RFM has also invested in the farms to improve profitability. At Hillston, the company spent $15 million on earth-moving to create the cotton fields, and another $5 million on equipment.

"When we develop a property we look to get $1.50 back on every dollar we spend," says Bryant.

The wine and cotton properties have been placed in the Agricultural Income Trust 1.

This trust is not a tax-effective investment and looks to return 11 per cent in the first year.

The prospectus states that the investment "is designed to make a good profit, not a loss, and to pay profit to investors in a tax-efficient way".

The return is achievable by purchasing existing vineyards. While the cotton fields and further vine plantings will come on-stream, later there will be income flowing into the trust from day one. The cotton fields will also provide income from an early stage in the investment.

Bryant says by diversifying the trust, each crop can counter any downturn in the respective industry.

"Our rule on diversity in the trust was to invest in two commodities in two geometrically different races," he says.

"As a fund manager it would be silly to offer just Australian equities as an investment, we are operating on the same principle as other fund managers and diversifying our investment products."

The trust is planning to raise $20 million through $1 units. The offer is to close in December, but Bryant is confident that it will close earlier. Investors are required to remain in the scheme for four years, after which their units can be traded. As the trust is new, there is no indication as to the liquidity of this potential secondary market.

However, the trust is designed to last 80 years, unlike tax-effective schemes which tend to last 15 years, and if the assets are sold, the proceeds are distributed to unitholders.

Management fees for the trust have been set at a reasonable amount, says the independent research by the Australian Agribusiness Group into the offering.

It notes that the initial fee to RFM is 1.65 per cent of the funds subscribed. As the report notes this does not require investors to outlay any further cash. RFM's management fee is then performance-based, which will give investors higher returns.
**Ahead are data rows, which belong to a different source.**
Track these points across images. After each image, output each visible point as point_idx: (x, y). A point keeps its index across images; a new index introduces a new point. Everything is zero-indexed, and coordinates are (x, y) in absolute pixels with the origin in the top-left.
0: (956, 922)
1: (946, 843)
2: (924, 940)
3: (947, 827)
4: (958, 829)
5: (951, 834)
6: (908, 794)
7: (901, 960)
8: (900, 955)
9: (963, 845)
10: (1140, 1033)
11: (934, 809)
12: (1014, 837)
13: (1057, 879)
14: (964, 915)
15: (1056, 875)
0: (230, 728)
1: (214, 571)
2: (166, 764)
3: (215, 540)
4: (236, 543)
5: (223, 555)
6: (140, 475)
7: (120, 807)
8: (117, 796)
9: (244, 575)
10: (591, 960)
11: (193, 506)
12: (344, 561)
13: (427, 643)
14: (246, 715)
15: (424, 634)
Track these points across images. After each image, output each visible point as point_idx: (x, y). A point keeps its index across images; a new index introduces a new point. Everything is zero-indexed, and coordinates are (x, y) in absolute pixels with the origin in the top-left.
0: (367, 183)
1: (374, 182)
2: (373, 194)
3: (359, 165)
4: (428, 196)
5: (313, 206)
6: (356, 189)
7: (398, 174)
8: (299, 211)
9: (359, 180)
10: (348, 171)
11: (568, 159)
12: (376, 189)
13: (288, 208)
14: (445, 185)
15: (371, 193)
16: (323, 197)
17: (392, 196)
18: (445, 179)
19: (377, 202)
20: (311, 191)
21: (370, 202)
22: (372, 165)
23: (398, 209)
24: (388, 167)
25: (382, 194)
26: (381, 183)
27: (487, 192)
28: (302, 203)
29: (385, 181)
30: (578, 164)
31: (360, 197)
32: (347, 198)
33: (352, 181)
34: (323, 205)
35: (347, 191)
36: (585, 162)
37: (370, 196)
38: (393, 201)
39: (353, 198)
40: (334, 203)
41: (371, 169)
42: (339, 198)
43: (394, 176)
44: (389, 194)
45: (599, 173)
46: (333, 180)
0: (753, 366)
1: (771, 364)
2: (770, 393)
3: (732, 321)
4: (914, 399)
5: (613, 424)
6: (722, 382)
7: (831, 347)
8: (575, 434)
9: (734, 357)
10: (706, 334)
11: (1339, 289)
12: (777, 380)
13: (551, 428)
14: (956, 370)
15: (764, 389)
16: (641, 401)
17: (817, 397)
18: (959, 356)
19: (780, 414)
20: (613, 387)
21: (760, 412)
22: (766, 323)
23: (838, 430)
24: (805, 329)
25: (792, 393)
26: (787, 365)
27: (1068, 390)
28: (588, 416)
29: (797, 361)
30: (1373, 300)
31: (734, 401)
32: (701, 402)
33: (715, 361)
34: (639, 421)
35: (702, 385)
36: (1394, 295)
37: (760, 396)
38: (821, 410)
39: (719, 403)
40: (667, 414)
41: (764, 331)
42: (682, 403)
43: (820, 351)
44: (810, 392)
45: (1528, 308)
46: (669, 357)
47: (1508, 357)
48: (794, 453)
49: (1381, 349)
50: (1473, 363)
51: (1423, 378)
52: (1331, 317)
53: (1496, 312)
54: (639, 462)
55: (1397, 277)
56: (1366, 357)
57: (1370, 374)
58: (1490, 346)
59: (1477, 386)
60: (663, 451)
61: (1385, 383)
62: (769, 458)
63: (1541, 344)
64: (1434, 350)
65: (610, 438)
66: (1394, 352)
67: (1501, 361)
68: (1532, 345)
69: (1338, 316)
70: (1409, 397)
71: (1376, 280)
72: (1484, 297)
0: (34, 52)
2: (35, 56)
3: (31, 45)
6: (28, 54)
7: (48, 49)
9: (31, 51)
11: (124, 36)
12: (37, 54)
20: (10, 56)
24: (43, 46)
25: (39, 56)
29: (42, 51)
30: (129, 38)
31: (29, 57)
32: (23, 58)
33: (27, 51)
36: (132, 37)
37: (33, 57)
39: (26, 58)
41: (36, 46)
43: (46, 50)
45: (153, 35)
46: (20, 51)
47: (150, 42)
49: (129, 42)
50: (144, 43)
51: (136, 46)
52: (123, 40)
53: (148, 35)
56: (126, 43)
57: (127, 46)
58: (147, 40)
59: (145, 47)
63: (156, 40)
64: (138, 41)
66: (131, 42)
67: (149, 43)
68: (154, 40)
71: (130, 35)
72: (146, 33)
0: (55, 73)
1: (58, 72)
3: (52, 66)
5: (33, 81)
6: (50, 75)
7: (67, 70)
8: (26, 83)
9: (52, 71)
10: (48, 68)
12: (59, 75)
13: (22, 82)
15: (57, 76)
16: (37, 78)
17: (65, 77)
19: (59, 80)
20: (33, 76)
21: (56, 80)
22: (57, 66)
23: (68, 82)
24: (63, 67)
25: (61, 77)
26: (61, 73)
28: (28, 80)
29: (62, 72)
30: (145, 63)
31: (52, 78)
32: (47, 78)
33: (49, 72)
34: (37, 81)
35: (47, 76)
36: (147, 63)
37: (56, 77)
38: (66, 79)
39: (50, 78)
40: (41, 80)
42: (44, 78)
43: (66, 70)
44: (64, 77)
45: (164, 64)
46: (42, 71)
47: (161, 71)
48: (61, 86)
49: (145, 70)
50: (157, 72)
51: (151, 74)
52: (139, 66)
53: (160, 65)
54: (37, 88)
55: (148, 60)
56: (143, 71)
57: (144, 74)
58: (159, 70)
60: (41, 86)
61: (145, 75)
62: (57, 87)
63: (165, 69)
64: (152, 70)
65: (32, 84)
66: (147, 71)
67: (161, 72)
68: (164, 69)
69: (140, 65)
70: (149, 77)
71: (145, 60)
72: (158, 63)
And there is a performance bonus of 22 per cent of any return it achieves above 10 per cent.

The initial adviser's commission is up to 3 per cent and the trail is 0.44 per cent.

An important part of the investment strategy for RFM investment vehicles is the people it employs, says Bryant.

The company is careful to only appoint experienced farm managers who have worked in a property's particular crop.

"Our approach has been to enter a commodity and find the best manager in that area," he says. "We can afford to pay good wages and give the managers equity to ensure good performance."

As with any other fund manager, RFM has a compliance procedure with external audits, says Andrea Lemmon, the company sectary.

The only difference with RFM's compliance is that it extends to the farms where Occupational Health and Safety are also an issue.

"We want to be viewed as a fund manager, not a farmer," says Lemmon. "We just invest in agriculture."

RFM's big coup this year has been to win the Hancock mandate, the first time the US fund manager has invested outside the United Sates.

RFM manager Andrew Strahley says the US fund manager looked at Australian agriculture and decided to invest on a long-term basis. The returns have to be 15 per cent or above and it will not invest in anything "with legs" says Strahley.

The mandate requires RFM to invest in a minimum of seven properties with widely diversified crops and geographical spread. The property value is to be between $2 and $30 million and no more than 40 per cent of the mandate is to be in developmental properties.

The commodity mix RFM has identified includes grapes, almonds, cotton, sweet corn, citrus and macadamia nuts. Strahley says the company is close to making the initial investments for Hancock.

The next step for RFM will be to launch the second Agricultural Income Trust, says Bryant.

The second trust will have an unlimited life and will allow assets to be bought and sold without forcing the closure of the vehicle.

RFM now has $70 million of funds under management, but Bryant intends that to grow to $500 million during the next four years.